Federation of State Humanities Councils
- Formation: 1977; 49 years ago
- Type: Nonprofit
- Headquarters: 1530 Wilson Boulevard, Suite 340, Arlington, Virginia, U.S.
- President: Phoebe Stein
- Affiliations: National Endowment for the Humanities
- Website: www.statehumanities.org

= Federation of State Humanities Councils =

American nonprofit supporting state humanities councils

The Federation of State Humanities Councils is a nonpartisan nonprofit organization based in Arlington, Virginia, that serves as the national membership association for the 56 state and jurisdictional humanities councils in the United States. Founded in 1977, the Federation advocates for the councils at the federal level, coordinates national initiatives, provides professional development and capacity-sharing services, and administers emergency grant programs supporting public humanities activities.

==History==

The state humanities council system originated in the early 1970s following the creation of the National Endowment for the Humanities (NEH) in 1965 under legislation signed by President Lyndon B. Johnson. The NEH established pilot humanities committees in six states before the first 51 councils were organized, including those serving Puerto Rico and Washington, D.C. In 1971, the agency established its Division of Federal/State Partnership to coordinate with the councils.

Representatives of the state humanities councils voted to establish the Federation in 1977, locating its headquarters in Minneapolis. The organization relocated its headquarters to Washington, D.C., in 1986, and to Arlington, Virginia, in 2023.

Humanities councils in Guam, the Northern Mariana Islands, and American Samoa were formed between 1989 and 1994. The network later expanded to include the U.S. Virgin Islands, bringing the Federation's membership to 56 state and jurisdictional humanities councils. Each member council is an independently governed 501(c)(3) nonprofit organization.

The Federation's presidents have been Steve Weiland (1977–1986), Jamil Zainaldin (1986–1998), Gail Leftwich Kitch (1998–2004), Esther Mackintosh (2004–2020), and Phoebe Stein (2020–present).

==Funding roles==
While the Federation is a separately funded membership association, it acts as the primary coordinator for its members' financial stability. The 56 individual state humanities councils rely on a public-private partnership model; they receive a substantial portion of their operational support through federal allocations from the NEH's Division of Federal/State Partnership, which they supplement through private donations, foundation grants, and select state-level appropriations.
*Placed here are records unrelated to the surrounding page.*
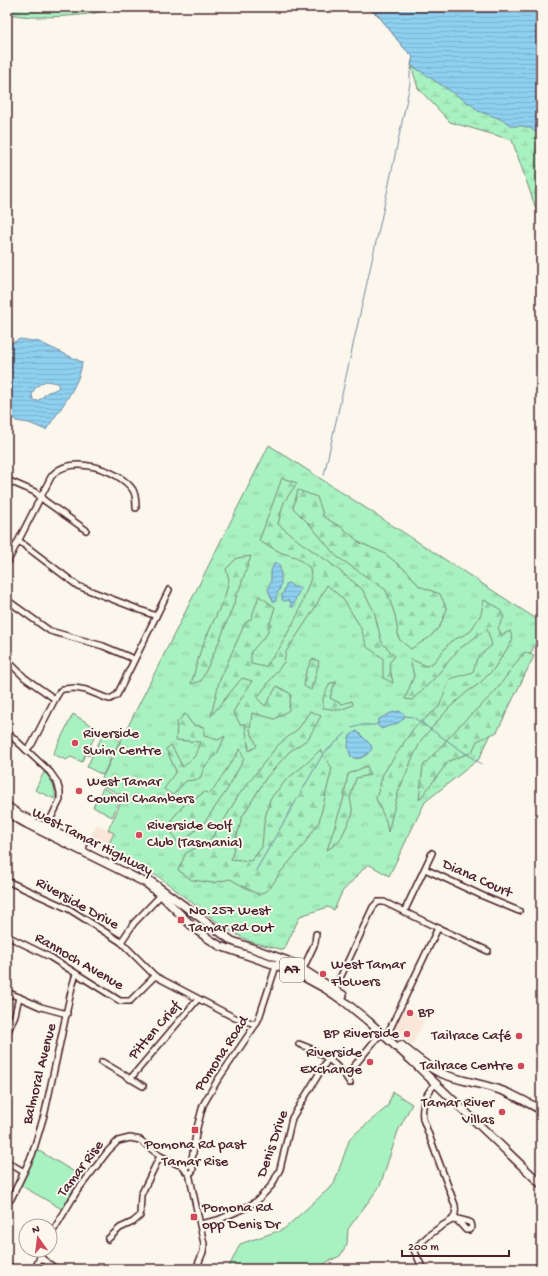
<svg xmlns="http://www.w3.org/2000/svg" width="548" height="1276" font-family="'Gochi Hand',sans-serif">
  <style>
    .built { fill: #fae7d9 }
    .grass { fill: url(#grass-tufts); stroke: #798876 }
    .forest { fill: url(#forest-firs); stroke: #798876 }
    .wetland { fill: url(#wetland-marsh); stroke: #798876 }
    .park { fill: #a8f1c0; stroke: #798876 }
    .water { fill: url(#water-rules); stroke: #7389a1; fill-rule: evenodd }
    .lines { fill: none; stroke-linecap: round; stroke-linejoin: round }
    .stream { stroke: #7389a1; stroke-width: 1 }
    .minor-casing { stroke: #4a1f2b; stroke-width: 8 }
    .highway-casing { stroke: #4a1f2b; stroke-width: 10 }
    .minor { stroke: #fbf7ec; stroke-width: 5 }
    .highway { stroke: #fbf7ec; stroke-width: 7 }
    .poi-dot { fill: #d1495b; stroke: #fbf7ec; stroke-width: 1.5 }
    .labels { text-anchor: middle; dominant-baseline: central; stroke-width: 4; stroke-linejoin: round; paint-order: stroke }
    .shield { fill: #fbf7ec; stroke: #7f6065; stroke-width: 1 }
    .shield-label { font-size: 14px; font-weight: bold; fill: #4a1f2b }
    .poi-label { font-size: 15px; fill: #4a1f2b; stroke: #fbf7ec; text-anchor: start }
    .street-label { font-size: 15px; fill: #4a1f2b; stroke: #fbf7ec }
  </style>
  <defs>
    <pattern id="grass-tufts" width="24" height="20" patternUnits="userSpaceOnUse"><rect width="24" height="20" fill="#a8f1c0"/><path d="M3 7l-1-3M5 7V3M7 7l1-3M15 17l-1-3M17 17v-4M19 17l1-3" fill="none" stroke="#92cea5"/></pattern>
    <pattern id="forest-firs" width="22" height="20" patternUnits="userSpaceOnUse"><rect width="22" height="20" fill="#a8f1c0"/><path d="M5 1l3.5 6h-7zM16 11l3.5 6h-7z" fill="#92cea5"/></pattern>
    <pattern id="wetland-marsh" width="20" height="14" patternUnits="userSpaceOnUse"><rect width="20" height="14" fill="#a8f1c0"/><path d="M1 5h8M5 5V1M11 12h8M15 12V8" fill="none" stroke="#92cea5"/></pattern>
    <pattern id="water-rules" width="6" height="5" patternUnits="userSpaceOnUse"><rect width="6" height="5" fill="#8ed0f0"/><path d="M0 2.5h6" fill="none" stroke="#7cb2ce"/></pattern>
  </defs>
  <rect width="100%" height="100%" fill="#fbf7ec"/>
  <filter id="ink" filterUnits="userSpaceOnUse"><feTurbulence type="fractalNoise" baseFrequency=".025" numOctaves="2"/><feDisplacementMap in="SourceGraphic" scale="8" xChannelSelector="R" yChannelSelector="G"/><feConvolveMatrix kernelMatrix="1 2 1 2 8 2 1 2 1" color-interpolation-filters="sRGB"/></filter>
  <g filter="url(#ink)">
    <g class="built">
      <polygon points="97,824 114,833 106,850 88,842"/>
      <polygon points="403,1007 426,1017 412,1045 393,1030"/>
    </g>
    <polygon class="grass" points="269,445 541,622 541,632 479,759 425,802 389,876 368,864 342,892 334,910 328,907 300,916 284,950 251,942 234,933 218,923 159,877 106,850 114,833 108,830 124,796 99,784"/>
    <g class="forest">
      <polygon points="282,478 297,483 284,502 278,524 300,542 329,562 362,589 374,611 382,643 395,656 389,663 393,683 383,678 383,658 367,647 360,626 343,599 327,585 313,611 286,652 284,662 257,698 265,706 277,686 291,694 289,710 275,719 252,713 250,730 257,746 249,751 245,724 240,724 233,712 252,681 242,678 211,716 219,682 245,623 251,619 259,596 275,607 267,634 251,652 251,664 265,667 279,649 298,614 311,578 310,568 296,557 282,553 259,541"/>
      <polygon points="298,490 317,497 324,517 344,529 360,543 384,553 408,572 419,586 440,594 447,609 440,626 430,637 411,649 399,639 395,615 386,590 336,556 310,525 293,508"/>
      <path d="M251,556C236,599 221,641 201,681L191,684L201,649L225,596L229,579L226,569L237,558Z"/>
      <polygon points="484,600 499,608 504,617 498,628 502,635 510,631 513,640 493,670 479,684 467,692 449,708 422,739 412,759 398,793 388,832 386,821 376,799 383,774 413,729 439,707 450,679 473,672 477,658 492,645 487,629 459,649 432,681 412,700 405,699 414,676 410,659 427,666 434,662 451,641 470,632 481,614"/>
      <polygon points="524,652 534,656 497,732 477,741 472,752 449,761 419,800 423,766 462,723 494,693"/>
      <polygon points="312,659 319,661 314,682 311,690 304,686 306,672"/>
      <polygon points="337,682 332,690 330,698 342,704 352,701 353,705 340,710 323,708 323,698 330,683"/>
      <polygon points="310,711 321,716 308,739 289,752 266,778 242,817 231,859 251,861 262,847 264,822 270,799 287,779 307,763 320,750 332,768 319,822 302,847 280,873 270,888 259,895 230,879 213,883 192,880 178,870 186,853 209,841 222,824 238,796 277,746 299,728"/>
      <polygon points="185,714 193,725 204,727 204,736 218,740 225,736 218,752 204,768 200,779 186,781 172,796 164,789 176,771 166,749 171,745 183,767 195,756 200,742 176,740 177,722"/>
      <polygon points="240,749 244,759 227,790 204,823 188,837 177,842 172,833 172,819 184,805 205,792 210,794"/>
      <polygon points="367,766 370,775 356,778 350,798 353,813 339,842 327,850 343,801 348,774"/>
    </g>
    <g class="wetland">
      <path d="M7,7H112C103,16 49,17 35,17C26,17 16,15 7,14Z"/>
      <polygon points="366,7 541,120 541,223 512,140 450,122 418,88 411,65 413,57 403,47 378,15"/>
    </g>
    <g class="park">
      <polygon points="73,714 96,728 93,735 95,736 88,750 91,752 89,756 85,754 82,762 71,757 66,760 53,754"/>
      <polygon points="105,731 120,741 112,756 96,748"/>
      <polygon points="95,750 111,758 103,775 87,767"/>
      <path d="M44,772C52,779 56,788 55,799L35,790Z"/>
      <polygon points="103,788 121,798 112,817 93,807"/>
      <polygon points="393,1092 412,1104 398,1131 380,1186 348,1229 347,1244 340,1256 327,1262 319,1269 228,1269 240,1244 284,1229 334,1184 350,1138 387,1107"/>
      <polygon points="36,1149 83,1177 75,1186 62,1209 20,1185"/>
    </g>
    <g class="water">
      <polygon points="366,7 541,7 541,136 530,128 523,126 511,126 506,122 498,118 478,111 473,106 411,65 413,57 403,47 378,15"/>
      <path d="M20,339L39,342L82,362C81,383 58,412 46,430L29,423L16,421L12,417L7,415V345ZM46,381L57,383L59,387C51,394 49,388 41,399L36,401L33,400L32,394C35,387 39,384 46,381Z"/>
      <path d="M275,562L279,564C281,571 282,581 280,588C278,594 276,594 276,601L275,602L273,601L268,590L271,580V571Z"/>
      <polygon points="287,583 289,583 293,587 300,588 300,590 296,597 293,607 291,607 291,603 288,600 284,601 282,600 282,596"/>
      <path d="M400,711L405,716C400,726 390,724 382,729L378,726V720L379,719L391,713Z"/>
      <path d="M357,731L371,745L372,749C366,756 360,761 351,757L348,747L349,737L355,732Z"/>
    </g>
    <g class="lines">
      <g class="stream">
        <polyline points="324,475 389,184 410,84 410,73 411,68 416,68"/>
        <polyline points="405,716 413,717 481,764"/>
        <polyline points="352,728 362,725 375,725 378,723"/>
        <polyline points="255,872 323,754 346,733"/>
      </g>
      <defs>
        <g id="minor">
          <polyline points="7,480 35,492 45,501 86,530"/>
          <polyline points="19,541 78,586 156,616"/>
          <path d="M7,563L51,477C68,453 119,469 133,490C136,495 136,502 136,508"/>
          <polyline points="7,600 50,631 103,646 134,659"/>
          <polyline points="7,660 25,678 55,699"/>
          <polyline points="7,732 50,772 57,782 60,792 60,800 46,828"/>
          <polyline points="26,750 32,744 55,699 60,691 63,689 75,688 86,690 106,698 110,699 117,695 169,590"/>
          <polyline points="425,869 483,896 519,911"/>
          <polyline points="7,881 69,909 121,942 155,976 235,1018 256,1024"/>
          <polyline points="404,912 432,853"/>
          <polyline points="438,928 488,951"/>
          <polyline points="7,936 50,957 120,1001 130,1001 155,976"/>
          <polyline points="121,942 134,923 161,895"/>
          <polyline points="303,969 315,943 316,934"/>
          <polyline points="335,989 373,907 378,902 384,902 438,928 388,1033"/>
          <polyline points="7,992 41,1007 67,1014"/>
          <polyline points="7,1034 15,1015 19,997"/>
          <path d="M299,1044C319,1051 339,1064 350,1083"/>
          <polyline points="102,1062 143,1086"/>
          <polyline points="346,1076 381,1033"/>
          <polyline points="130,1079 198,999"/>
          <polyline points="7,1162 24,1172"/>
          <polyline points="191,1165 197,1128 203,1105 217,1081 256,1024 259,1018 277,963"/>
          <circle cx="189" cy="1169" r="4"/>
          <polyline points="189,1173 204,1244 203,1252 196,1269"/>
          <polyline points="11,1199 32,1155 45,1112 72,987 76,974"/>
          <path d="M452,1220L458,1221L466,1230H469L472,1227L471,1223C466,1220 460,1221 454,1217"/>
          <polyline points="200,1224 218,1220 249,1206 258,1200 272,1185 280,1169 292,1118 328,1059"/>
          <polyline points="50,1236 77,1191 108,1151 118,1141 130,1138 140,1140 160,1156 186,1168"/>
          <polyline points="108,1239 120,1228 133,1222 140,1216 141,1195 160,1156"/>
          <polyline points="40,1257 56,1269"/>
          <polyline points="7,1265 13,1269"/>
          <polyline points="35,1269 43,1250"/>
          <path d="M423,1269L414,1250C425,1237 437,1228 452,1220C456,1216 456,1211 455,1205L423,1119C421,1104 426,1094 435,1084"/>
        </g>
        <g id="highway">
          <polyline points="7,806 20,815 83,846"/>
          <polyline points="7,813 27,824 146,883 161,895 195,929 206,937 220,946 293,971 326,989 345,1002 368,1021 411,1060 541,1184"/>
          <polyline points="149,880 232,941 291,962 343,995"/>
          <path d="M401,1045C413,1055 425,1065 438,1072C458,1081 480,1083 500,1090C515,1095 528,1103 541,1110"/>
        </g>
      </defs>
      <use href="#minor" class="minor-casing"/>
      <use href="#highway" class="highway-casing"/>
      <use href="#minor" class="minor"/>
      <use href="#highway" class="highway"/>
    </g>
  </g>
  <g class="poi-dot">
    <circle cx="75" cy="743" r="4"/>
    <circle cx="79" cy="791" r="4"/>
    <circle cx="139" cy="835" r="4"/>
    <rect x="177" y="916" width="8" height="8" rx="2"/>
    <circle cx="323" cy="974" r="4"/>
    <circle cx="410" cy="1013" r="4"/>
    <circle cx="407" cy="1034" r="4"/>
    <circle cx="519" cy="1036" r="4"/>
    <circle cx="370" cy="1062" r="4"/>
    <circle cx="521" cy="1066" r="4"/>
    <circle cx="502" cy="1112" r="4"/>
    <rect x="191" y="1126" width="8" height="8" rx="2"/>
    <rect x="190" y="1213" width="8" height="8" rx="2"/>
  </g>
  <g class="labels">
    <rect class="shield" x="280" y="958" width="24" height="24" rx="3"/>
    <g class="shield-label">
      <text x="292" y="970">A7</text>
    </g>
    <g class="poi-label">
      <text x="83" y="734">Riverside<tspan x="83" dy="17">Swim Centre</tspan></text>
      <text x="87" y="782">West Tamar<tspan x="87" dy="17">Council Chambers</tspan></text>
      <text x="147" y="826">Riverside Golf<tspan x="147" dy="17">Club (Tasmania)</tspan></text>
      <text x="189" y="911">No.257 West<tspan x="189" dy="17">Tamar Rd Out</tspan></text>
      <text x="331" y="965">West Tamar<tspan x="331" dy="17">Flowers</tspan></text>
      <text x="418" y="1013">BP</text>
      <text x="399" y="1034" text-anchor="end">BP Riverside</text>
      <text x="511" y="1036" text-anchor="end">Tailrace Café</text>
      <text x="362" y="1053" text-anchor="end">Riverside<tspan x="362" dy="17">Exchange</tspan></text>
      <text x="513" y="1066" text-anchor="end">Tailrace Centre</text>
      <text x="494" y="1103" text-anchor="end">Tamar River<tspan x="494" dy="17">Villas</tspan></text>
      <text x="195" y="1145" text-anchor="middle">Pomona Rd past<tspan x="195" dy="17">Tamar Rise</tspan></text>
      <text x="202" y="1208">Pomona Rd<tspan x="202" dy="17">opp Denis Dr</tspan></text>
    </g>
    <g class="street-label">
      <text transform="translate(92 842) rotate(27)">West Tamar Highway</text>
      <text transform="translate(477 879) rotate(24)">Diana Court</text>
      <text transform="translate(77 904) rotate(29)">Riverside Drive</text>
      <text transform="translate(79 962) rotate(30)">Rannoch Avenue</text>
      <text transform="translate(155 1031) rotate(-49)">Pitten Crief</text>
      <text transform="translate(222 1054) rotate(-57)">Pomona Road</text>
      <text transform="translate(40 1074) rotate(-76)">Balmoral Avenue</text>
      <text transform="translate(273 1144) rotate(-71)">Denis Drive</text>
      <text transform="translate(81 1169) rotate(-53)">Tamar Rise</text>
    </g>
  </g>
  <rect width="548" height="1276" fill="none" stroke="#fbf7ec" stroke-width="24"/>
  <rect x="12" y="12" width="524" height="1252" fill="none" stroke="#4a1f2b" stroke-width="1.5" filter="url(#ink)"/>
  <g transform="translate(38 1238) rotate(346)"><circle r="19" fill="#fbf7ec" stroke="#b4a19f"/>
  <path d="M0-3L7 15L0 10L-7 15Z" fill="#d1495b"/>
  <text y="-6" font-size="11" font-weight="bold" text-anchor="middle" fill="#4a1f2b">N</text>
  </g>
  <path d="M402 1250v6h107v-6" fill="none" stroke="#4a1f2b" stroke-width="2"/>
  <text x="408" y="1250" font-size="12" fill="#4a1f2b" stroke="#fbf7ec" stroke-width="3" paint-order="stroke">200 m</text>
</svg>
The Federation's principal role in this system is advocating directly to Congress to protect and increase these federal allocations. The councils then use the secured funds locally to seed and manage community programs, including funding for local museums, libraries, historical societies, and regional book festivals.

==Activities==

According to its 2024–2026 strategic plan, the Federation operates as a central resource and collective voice for its member jurisdictions by focusing on congressional advocacy, its partnership with the NEH, membership resource cultivation, and equity frameworks. The organization fulfills these goals through several core programs:

- Federal Advocacy and Legislative Briefings: The Federation is the sole body that advocates for federal appropriations for the collective state and jurisdictional humanities councils. It organizes "Humanities on the Hill," an annual three-day legislative event in Washington, D.C., where council representatives gather for briefing sessions and meet directly with lawmakers to request public funding.
- Legal Action: The organization engages in litigation to protect the financial stability of its network. In 2025, following sweeping federal budget rollbacks, the Federation and the Oregon Council for the Humanities filed a federal lawsuit in the U.S. District Court of Oregon against the NEH and the Department of Government Efficiency (DOGE) to void the mass cancellation of congressional grants, later submitting a motion for summary judgment to enjoin further terminations.
- Emergency Resource Management: The Federation secures independent, non-federal assets to offset network disruptions. Following a 2025 federal funding freeze, the Federation managed and distributed a $15 million emergency grant from the Andrew W. Mellon Foundation directly to individual state councils to stabilize local community programming.
- National Convenings: In partnership with the National Humanities Alliance (NHA), the Federation co-organizes the annual National Humanities Conference, a flagship professional meeting for humanities specialists, museum curators, and university scholars.
- Capacity-Sharing and Professional Development: The Federation manages data evaluation frameworks, communications networks, and professional development programs to assist council directors and board leadership with organizational management.

==Helen and Martin Schwartz Prize==
Since 1982, the Federation has administered the Helen and Martin Schwartz Prize, which is regarded as the highest honor awarded to state and jurisdictional councils within the public humanities community. Established by philanthropists Helen and Martin Schwartz, the prize recognizes up to three outstanding public humanities programs annually. Nominations are reviewed by an independent panel of judges selected from past prize-winning council directors and board members.

The awards are divided into "council-conducted" and "grant-funded" categories, evaluating initiatives on their community collaboration, technology usage, sustainability, and commitment to diverse and accessible programming. The first Schwartz Prize was awarded in 1982 to the Rhode Island Committee for the Humanities.